Grundschultag im Martin-Andersen-Nexö-Gymnasium


Es war wieder soweit: Grundschultag - Das Martin-Andersen-Nexö-Gymnasium öffnete zum sechsten Mal seine Tore für 216 kleine und wettbewerbsbegeisterte Grundschüler aus Dresden und Umgebung. Wir Schüler freuen uns immer sehr, nicht nur weil wir später anfangen und früher aufhören, sondern weil es mal ein ganz anderer Schultag ist. Aber was ist der eigentliche Grund für diesen Tag?

Vor sechs Jahren sahen die Bewerberzahlen an unserer Schule schlecht aus. Dagegen musste etwas getan werden. So entwickelten Herr Geißler, Herr Goldberg und Herr Wieczoreck das Konzept des Grundschultages: Viele Teams, jeweils bestehend aus 4 Viertklässlern einer Grundschule, treten in einem Stationswettbewerb gegeneinander an. An den Stationen lösen sie Aufgaben, die jedes Jahr (fast) gleich sind, und bekommen dafür Punkte. Die insgesamt 16 Stationen werden von Schülern und Lehrern unserer Schule betreut. Preise für die besten drei Teams gibt es natürlich auch!
Mit diesem Wettbewerb soll die MANOS bekannter gemacht werden, auch im weiteren Umkreis, wie Freital und Moritzburg. Durch die verschickten Einladungen erfahren die Schulleitungen der Grundschulen, dass es ein Gymnasium mit mathematischen-naturwissenschaftlichen Profil in Dresden gibt und können es ihren Schüler empfehlen. Auch wird den Grundschülern ein Einblick in unserer Schule ermöglicht.
Letztes Jahr nahmen 43 Teams, also rund 170 Schüler, teil. Davon haben sich knapp 40 Schüler an unserer Schule beworben. Ob der Grund für die Anmeldung der Grundschultag war oder ein anderer weiß man nicht, da bis jetzt noch keine Umfrage dazu durchgeführt wurde. Aber auf jeden Fall ist er ein Bestandteil der Werbung neuer Schüler. Zwar ist es eine clevere Marketingstrategie, doch steckt noch weit mehr dahinter. Dieser Wettbewerb füllt nämlich auch eine "Marktlücke" in Dresden, denn es gibt keinen Stationswettbewerb oder etwas Vergleichbares für Grundschulen. So werden die Schüler schon früh an Wettbewerbe gewöhnt.

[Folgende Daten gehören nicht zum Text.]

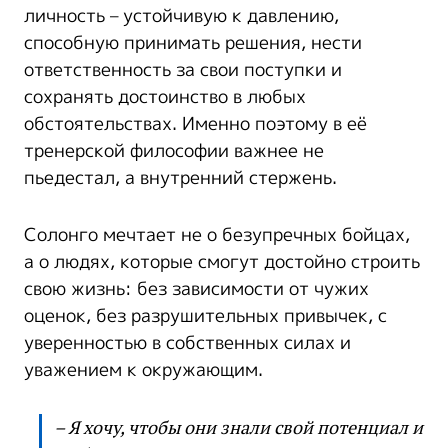
личность – устойчивую к давлению,
способную принимать решения, нести
ответственность за свои поступки и
сохранять достоинство в любых
обстоятельствах. Именно поэтому в её
тренерской философии важнее не
пьедестал, а внутренний стержень.
Солонго мечтает не о безупречных бойцах,
а о людях, которые смогут достойно строить
свою жизнь: без зависимости от чужих
оценок, без разрушительных привычек, с
уверенностью в собственных силах и
уважением к окружающим.
– Я хочу, чтобы они знали свой потенциал и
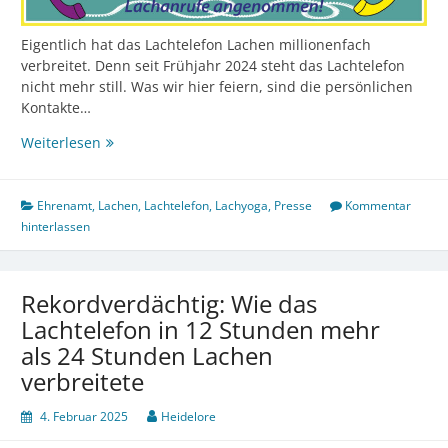
Eigentlich hat das Lachtelefon Lachen millionenfach
verbreitet. Denn seit Frühjahr 2024 steht das Lachtelefon
nicht mehr still. Was wir hier feiern, sind die persönlichen
Kontakte…
100.000
Weiterlesen
Anrufe
Ehrenamt
,
Lachen
,
Lachtelefon
,
Lachyoga
,
Presse
Kommentar
hinterlassen
Rekordverdächtig: Wie das
Lachtelefon in 12 Stunden mehr
als 24 Stunden Lachen
verbreitete
4. Februar 2025
Heidelore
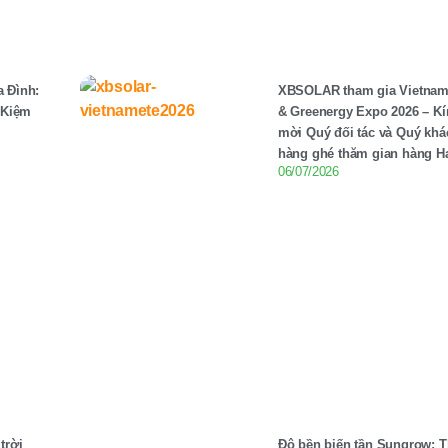
a Đình:
XBSOLAR tham gia Vietna
t Kiệm
& Greenergy Expo 2026 – K
mời Quý đối tác và Quý khá
hàng ghé thăm gian hàng Ha
06/07/2026
trời
Độ bền biến tần Sungrow: 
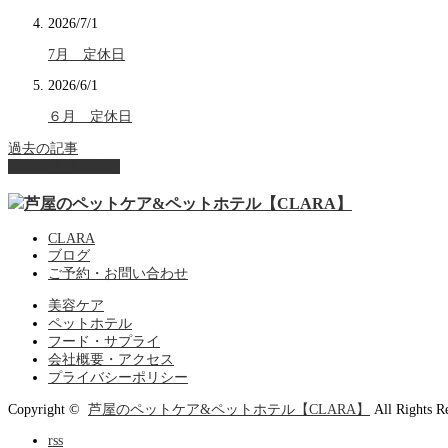
2026/7/1
7月 定休日
2026/6/1
６月 定休日
過去の記事
ページ上部へ戻る
CLARA
ブログ
ご予約・お問い合わせ
美容ケア
ペットホテル
フード・サプライ
会社概要・アクセス
プライバシーポリシー
Copyright ©
芦屋のペットケア&ペットホテル【CLARA】
All Rights R
rss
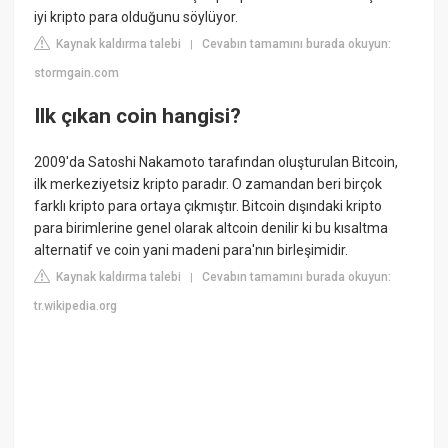
iyi kripto para olduğunu söylüyor.
Kaynak kaldırma talebi
Cevabın tamamını burada okuyun:
|
stormgain.com
Ilk çıkan coin hangisi?
2009'da Satoshi Nakamoto tarafından oluşturulan Bitcoin,
ilk merkeziyetsiz kripto paradır. O zamandan beri birçok
farklı kripto para ortaya çıkmıştır. Bitcoin dışındaki kripto
para birimlerine genel olarak altcoin denilir ki bu kısaltma
alternatif ve coin yani madeni para'nın birleşimidir.
Kaynak kaldırma talebi
Cevabın tamamını burada okuyun:
|
tr.wikipedia.org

Dieses Jahr war die Teilnehmerzahl höher als je zuvor. Das liegt zum einen daran, dass die insgesamt 97 Einladungen an die Grund-schulen schon sehr frühzeitig verschickt wurden und wahrscheinlich auch am neuen Schulhaus. Welche Gründe es auch immer gab, wir haben uns über die rege Teilnahme gefreut und hoffen auf zahlreiche neue Mitschüler im kommenden Schuljahr.

Allgemeine Eindrücke

Um die gesamte Stimmung einzufangen, ist es natürlich am Besten, wenn alle Beteiligten befragt werden. So haben zwar die Grundschüler die Aufgaben gelöst und unsere Lehrer sie erstellt doch dürfen wir die Grundschullehrer und Eltern nicht vergessen, die ihre Schüler bzw. Kinder begleitet und unterstützt haben.

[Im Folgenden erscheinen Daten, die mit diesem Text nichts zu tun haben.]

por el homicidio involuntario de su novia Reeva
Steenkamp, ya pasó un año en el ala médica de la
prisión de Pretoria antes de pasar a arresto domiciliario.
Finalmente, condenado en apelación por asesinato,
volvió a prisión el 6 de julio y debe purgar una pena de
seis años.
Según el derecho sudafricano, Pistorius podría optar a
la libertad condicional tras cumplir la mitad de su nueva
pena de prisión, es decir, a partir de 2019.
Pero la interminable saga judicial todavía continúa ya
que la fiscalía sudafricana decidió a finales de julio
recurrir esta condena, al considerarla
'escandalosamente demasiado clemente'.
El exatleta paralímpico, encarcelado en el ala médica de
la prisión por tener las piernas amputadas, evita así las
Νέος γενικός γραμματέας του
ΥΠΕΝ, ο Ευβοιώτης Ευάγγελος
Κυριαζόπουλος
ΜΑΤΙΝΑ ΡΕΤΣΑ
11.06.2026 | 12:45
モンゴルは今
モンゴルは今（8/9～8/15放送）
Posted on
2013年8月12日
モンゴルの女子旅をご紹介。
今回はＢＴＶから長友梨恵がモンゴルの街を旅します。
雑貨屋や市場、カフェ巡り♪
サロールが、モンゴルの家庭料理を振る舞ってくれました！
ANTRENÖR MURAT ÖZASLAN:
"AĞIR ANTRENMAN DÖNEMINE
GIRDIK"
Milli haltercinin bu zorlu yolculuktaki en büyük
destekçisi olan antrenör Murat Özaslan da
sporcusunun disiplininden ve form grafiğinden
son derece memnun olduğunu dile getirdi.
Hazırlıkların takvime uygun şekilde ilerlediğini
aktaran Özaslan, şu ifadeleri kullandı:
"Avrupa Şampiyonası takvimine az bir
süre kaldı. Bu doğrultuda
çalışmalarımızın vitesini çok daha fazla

Organisiert wurde das folgendermaßen: Damit die Begleitpersonen nicht die ganze Zeit bei ihren Kindern sein und von Station zu Station wandern mussten, sondern einige ruhige und geordnete Stunden bei uns verbringen konnten, wurde vereinbart, die zukünftigen Gymnasiasten von alteingesessenen Manos-Schülern herumführen zu lassen (wie beschrieben). So hatten sie die Möglichkeit, an einer Schulführung mit Herrn Geyer teilzunehmen und dann das kurzfristig zur Cafeteria umfunktionierte Lehrerzimmer zu besuchen. Von dieser Idee waren die Lehrer und Eltern begeistert. Das Gebäude ist, ich zitiere gleich mehrere Begleitpersonen, "schön, modern…. und groß". Im Cafe kann man sich außerdem gut mit anderen Kollegen unterhalten, die man sonst nicht sieht, versicherten mir zwei junge, gesprächige Lehrerinnen.

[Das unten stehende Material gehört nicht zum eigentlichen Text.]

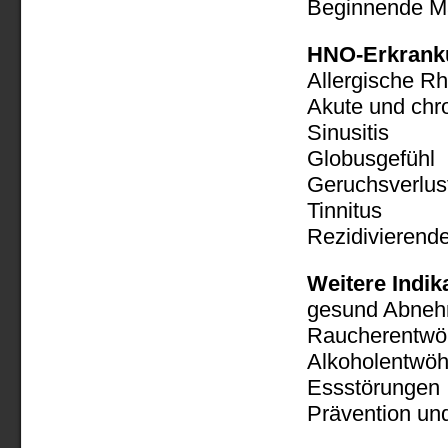
Beginnende M
HNO-Erkrank
Allergische Rh
Akute und chro
Sinusitis
Globusgefühl
Geruchsverlus
Tinnitus
Rezidivierende
Weitere Indik
gesund Abnehm
Raucherentwö
Alkoholentwö
Essstörungen
Prävention un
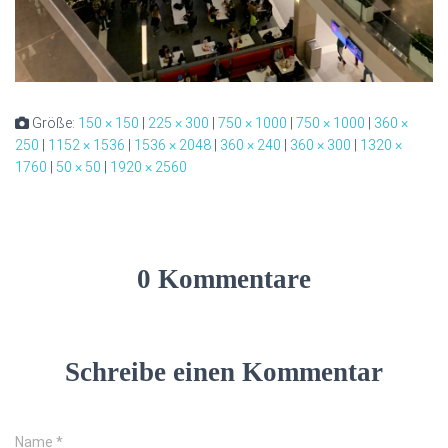
Größe:
150 × 150
|
225 × 300
|
750 × 1000
|
750 × 1000
|
360 ×
250
|
1152 × 1536
|
1536 × 2048
|
360 × 240
|
360 × 300
|
1320 ×
1760
|
50 × 50
|
1920 × 2560
0 Kommentare
Schreibe einen Kommentar
Name
*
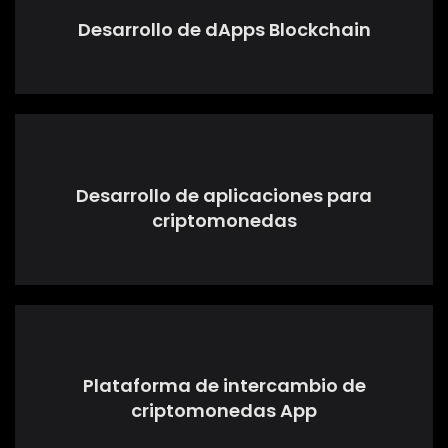
Desarrollo de dApps Blockchain
Desarrollo de aplicaciones para
criptomonedas
Plataforma de intercambio de
criptomonedas App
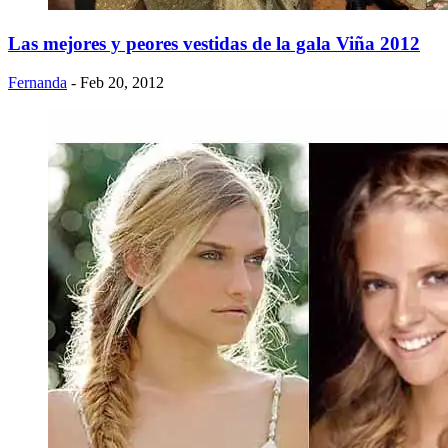
Las mejores y peores vestidas de la gala Viña 2012
Fernanda
- Feb 20, 2012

Dass alle Kinder ihre persönlichen Guides hatten, wurde überaus positiv aufgenommen. Eine Mutti, deren Tochter auf die 76.GS geht, meinte, dass dadurch zum einen die Kleinen sehen würden, wie sich die Großen so "abgeben", zum anderen würden die Großen Verantwortung übernehmen. Eine andere Mutti - und Eltern müssen es ja wissen - von der 85.GS ist auch davon überzeugt, dass das Vertrauensverhältnis von Schüler zu Schüler besser ist, denn Erwachsene bevormunden eher (und Schülern glauben die Grundschüler mehr, wenn sie ihnen etwas sagen). Trotzdem haben die Kinder Respekt vor den Guides - vor älteren Schülern also.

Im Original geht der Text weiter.